PROBLEM REQUIREMENTS
Your task is to gather the lines below that hold the string "value".

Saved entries
..........

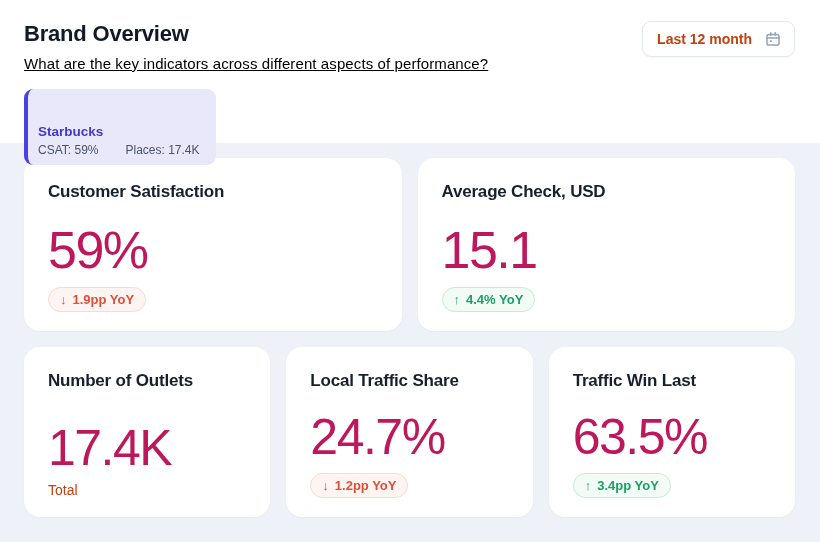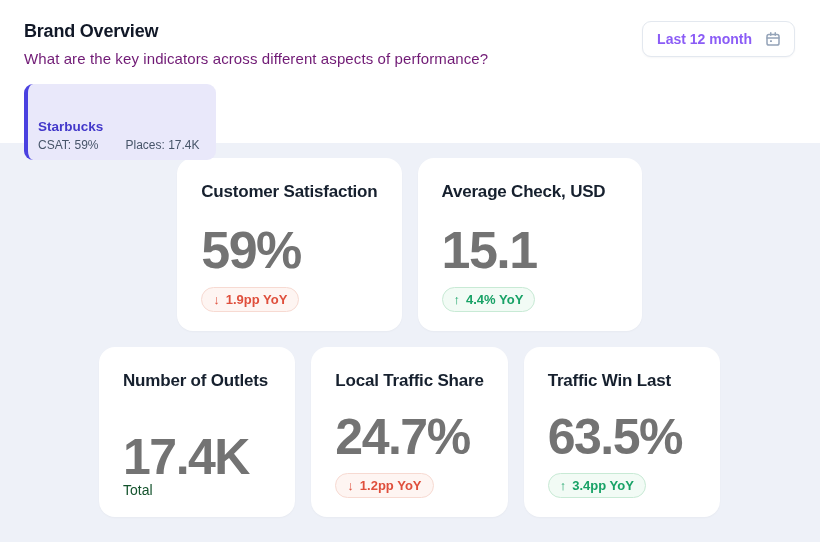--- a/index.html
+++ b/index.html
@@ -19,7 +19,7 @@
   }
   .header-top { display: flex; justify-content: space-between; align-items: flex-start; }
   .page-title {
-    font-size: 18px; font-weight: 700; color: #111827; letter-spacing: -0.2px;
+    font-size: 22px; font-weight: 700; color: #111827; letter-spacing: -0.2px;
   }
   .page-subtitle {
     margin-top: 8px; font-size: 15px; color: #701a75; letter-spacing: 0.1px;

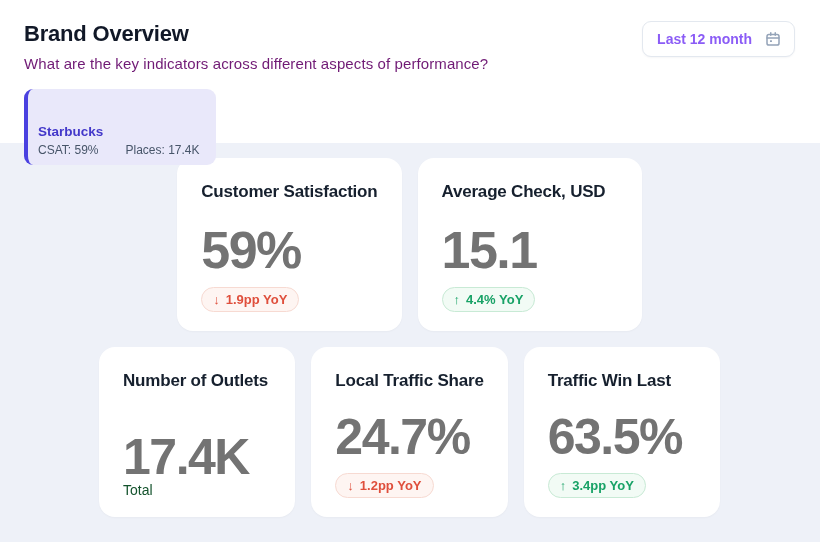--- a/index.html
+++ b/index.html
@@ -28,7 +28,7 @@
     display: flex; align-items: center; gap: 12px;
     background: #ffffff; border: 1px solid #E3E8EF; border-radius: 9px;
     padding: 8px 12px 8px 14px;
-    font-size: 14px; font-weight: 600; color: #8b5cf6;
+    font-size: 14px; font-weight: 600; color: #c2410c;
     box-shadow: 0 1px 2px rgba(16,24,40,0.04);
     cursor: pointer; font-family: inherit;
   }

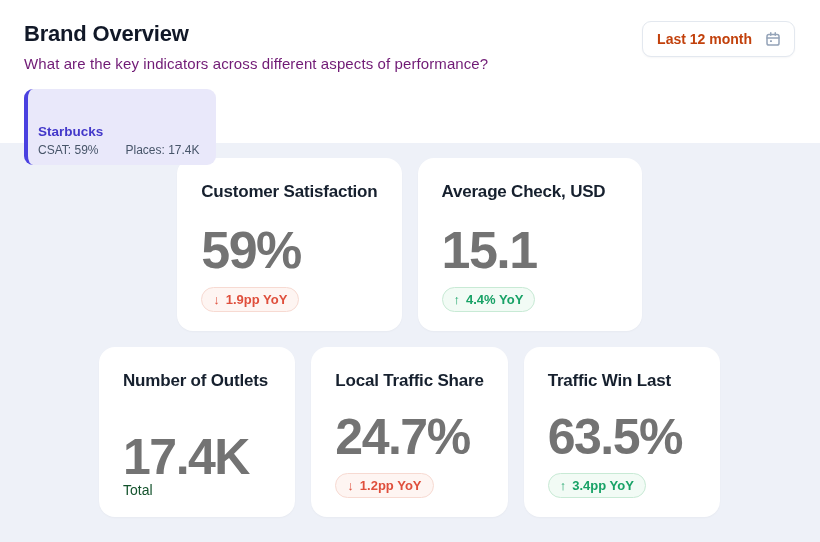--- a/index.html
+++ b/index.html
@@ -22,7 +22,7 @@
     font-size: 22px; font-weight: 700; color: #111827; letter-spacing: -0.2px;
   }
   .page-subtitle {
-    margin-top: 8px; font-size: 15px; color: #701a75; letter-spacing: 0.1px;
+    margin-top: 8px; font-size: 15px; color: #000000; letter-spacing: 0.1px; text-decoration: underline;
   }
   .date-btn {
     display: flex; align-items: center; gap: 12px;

..........

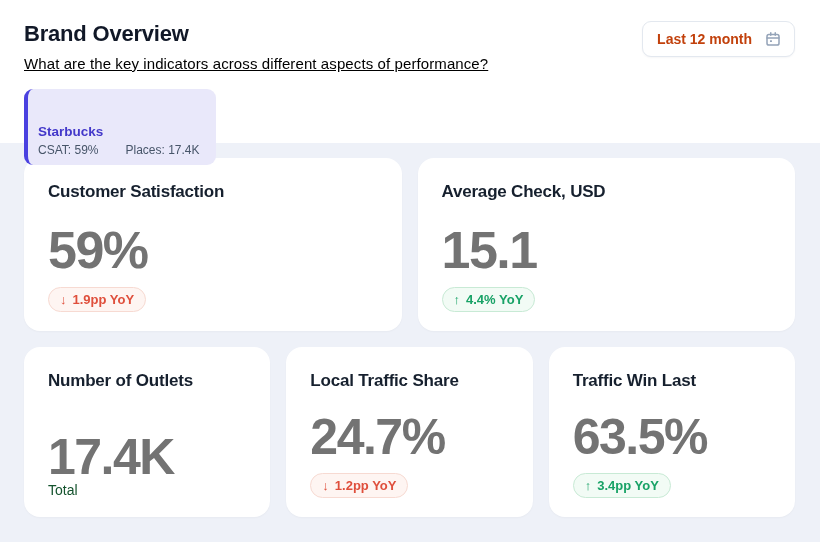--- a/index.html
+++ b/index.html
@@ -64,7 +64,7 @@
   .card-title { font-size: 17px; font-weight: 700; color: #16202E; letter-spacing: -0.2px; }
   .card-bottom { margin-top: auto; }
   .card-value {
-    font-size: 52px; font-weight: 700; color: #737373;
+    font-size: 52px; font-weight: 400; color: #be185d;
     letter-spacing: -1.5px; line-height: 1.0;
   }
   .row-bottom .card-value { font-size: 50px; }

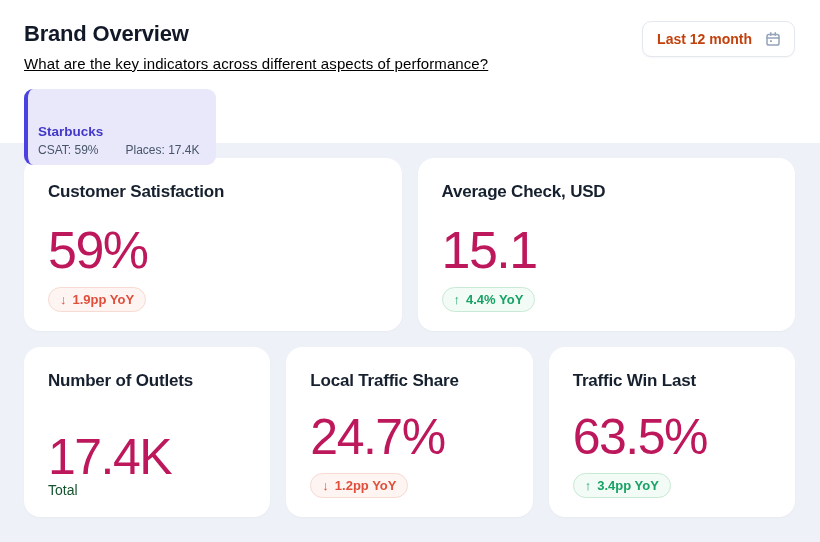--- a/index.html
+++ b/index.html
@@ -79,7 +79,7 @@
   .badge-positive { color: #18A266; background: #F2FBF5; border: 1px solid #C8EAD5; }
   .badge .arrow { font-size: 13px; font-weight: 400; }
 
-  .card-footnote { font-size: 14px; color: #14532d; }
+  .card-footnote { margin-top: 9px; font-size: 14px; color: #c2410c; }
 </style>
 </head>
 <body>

..........

COMPLETED TASK
   .card-value {
   .row-bottom .card-value { font-size: 50px; }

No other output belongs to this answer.